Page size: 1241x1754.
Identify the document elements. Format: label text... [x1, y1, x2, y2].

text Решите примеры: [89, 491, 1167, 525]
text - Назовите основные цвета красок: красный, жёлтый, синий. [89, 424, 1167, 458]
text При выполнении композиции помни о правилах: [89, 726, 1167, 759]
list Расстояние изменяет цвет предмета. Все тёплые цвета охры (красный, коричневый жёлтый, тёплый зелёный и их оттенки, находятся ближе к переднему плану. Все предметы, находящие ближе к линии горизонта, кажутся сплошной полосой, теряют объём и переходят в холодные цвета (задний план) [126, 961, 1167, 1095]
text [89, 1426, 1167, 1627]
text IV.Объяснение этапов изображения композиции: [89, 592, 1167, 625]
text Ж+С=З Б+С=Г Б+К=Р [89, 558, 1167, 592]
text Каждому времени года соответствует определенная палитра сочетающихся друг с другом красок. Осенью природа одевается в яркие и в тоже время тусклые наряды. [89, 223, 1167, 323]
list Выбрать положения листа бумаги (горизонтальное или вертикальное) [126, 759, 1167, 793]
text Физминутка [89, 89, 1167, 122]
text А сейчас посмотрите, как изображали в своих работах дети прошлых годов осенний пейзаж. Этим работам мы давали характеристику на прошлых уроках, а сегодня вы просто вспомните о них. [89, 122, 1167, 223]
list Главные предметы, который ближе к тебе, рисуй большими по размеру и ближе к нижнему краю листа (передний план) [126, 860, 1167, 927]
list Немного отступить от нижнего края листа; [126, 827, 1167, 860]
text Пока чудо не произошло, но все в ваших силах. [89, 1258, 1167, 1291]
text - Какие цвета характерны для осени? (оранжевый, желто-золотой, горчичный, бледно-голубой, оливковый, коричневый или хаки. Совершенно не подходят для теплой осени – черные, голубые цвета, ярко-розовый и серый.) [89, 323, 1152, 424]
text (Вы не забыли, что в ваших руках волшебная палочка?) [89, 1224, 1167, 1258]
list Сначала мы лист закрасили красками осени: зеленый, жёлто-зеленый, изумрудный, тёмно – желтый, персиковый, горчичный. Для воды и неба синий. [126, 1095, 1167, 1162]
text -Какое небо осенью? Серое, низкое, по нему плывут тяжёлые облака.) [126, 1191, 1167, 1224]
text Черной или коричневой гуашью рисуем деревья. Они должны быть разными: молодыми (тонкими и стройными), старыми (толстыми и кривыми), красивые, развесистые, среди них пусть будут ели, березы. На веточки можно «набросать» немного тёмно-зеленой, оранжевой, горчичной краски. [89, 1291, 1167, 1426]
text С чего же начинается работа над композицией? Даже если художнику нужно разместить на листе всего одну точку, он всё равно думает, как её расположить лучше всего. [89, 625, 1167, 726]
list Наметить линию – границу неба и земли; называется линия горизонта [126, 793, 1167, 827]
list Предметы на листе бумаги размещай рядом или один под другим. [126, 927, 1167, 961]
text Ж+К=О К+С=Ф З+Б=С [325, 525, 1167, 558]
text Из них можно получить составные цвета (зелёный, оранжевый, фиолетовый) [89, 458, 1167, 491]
========================================================================
Reproduce each entry precisely, so that nothing differs from the original.

Page size: 1241x1754.
Identify the document elements. Format: label text... [x1, y1, x2, y2].

text Решите примеры: [89, 491, 1167, 525]
text - Назовите основные цвета красок: красный, жёлтый, синий. [89, 424, 1167, 458]
text При выполнении композиции помни о правилах: [89, 726, 1167, 759]
list Расстояние изменяет цвет предмета. Все тёплые цвета охры (красный, коричневый жёлтый, тёплый зелёный и их оттенки, находятся ближе к переднему плану. Все предметы, находящие ближе к линии горизонта, кажутся сплошной полосой, теряют объём и переходят в холодные цвета (задний план) [126, 961, 1167, 1095]
text [89, 1426, 1167, 1627]
text IV.Объяснение этапов изображения композиции: [89, 592, 1167, 625]
text Ж+С=З Б+С=Г Б+К=Р [89, 558, 1167, 592]
text Каждому времени года соответствует определенная палитра сочетающихся друг с другом красок. Осенью природа одевается в яркие и в тоже время тусклые наряды. [89, 223, 1167, 323]
list Выбрать положения листа бумаги (горизонтальное или вертикальное) [126, 759, 1167, 793]
text Физминутка [89, 89, 1167, 122]
text А сейчас посмотрите, как изображали в своих работах дети прошлых годов осенний пейзаж. Этим работам мы давали характеристику на прошлых уроках, а сегодня вы просто вспомните о них. [89, 122, 1167, 223]
list Главные предметы, который ближе к тебе, рисуй большими по размеру и ближе к нижнему краю листа (передний план) [126, 860, 1167, 927]
list Немного отступить от нижнего края листа; [126, 827, 1167, 860]
text Пока чудо не произошло, но все в ваших силах. [89, 1258, 1167, 1291]
text - Какие цвета характерны для осени? (оранжевый, желто-золотой, горчичный, бледно-голубой, оливковый, коричневый или хаки. Совершенно не подходят для теплой осени – черные, голубые цвета, ярко-розовый и серый.) [89, 323, 1152, 424]
text (Вы не забыли, что в ваших руках волшебная палочка?) [89, 1224, 1167, 1258]
list Сначала мы лист закрасили красками осени: зеленый, жёлто-зеленый, изумрудный, тёмно – желтый, персиковый, горчичный. Для воды и неба синий. [126, 1095, 1167, 1162]
text -Какое небо осенью? Серое, низкое, по нему плывут тяжёлые облака.) [126, 1191, 1167, 1224]
text Черной или коричневой гуашью рисуем деревья. Они должны быть разными: молодыми (тонкими и стройными), старыми (толстыми и кривыми), красивые, развесистые, среди них пусть будут ели, березы. На веточки можно «набросать» немного тёмно-зеленой, оранжевой, горчичной краски. [89, 1291, 1167, 1426]
text С чего же начинается работа над композицией? Даже если художнику нужно разместить на листе всего одну точку, он всё равно думает, как её расположить лучше всего. [89, 625, 1167, 726]
list Наметить линию – границу неба и земли; называется линия горизонта [126, 793, 1167, 827]
list Предметы на листе бумаги размещай рядом или один под другим. [126, 927, 1167, 961]
text Ж+К=О К+С=Ф З+Б=С [325, 525, 1167, 558]
text Из них можно получить составные цвета (зелёный, оранжевый, фиолетовый) [89, 458, 1167, 491]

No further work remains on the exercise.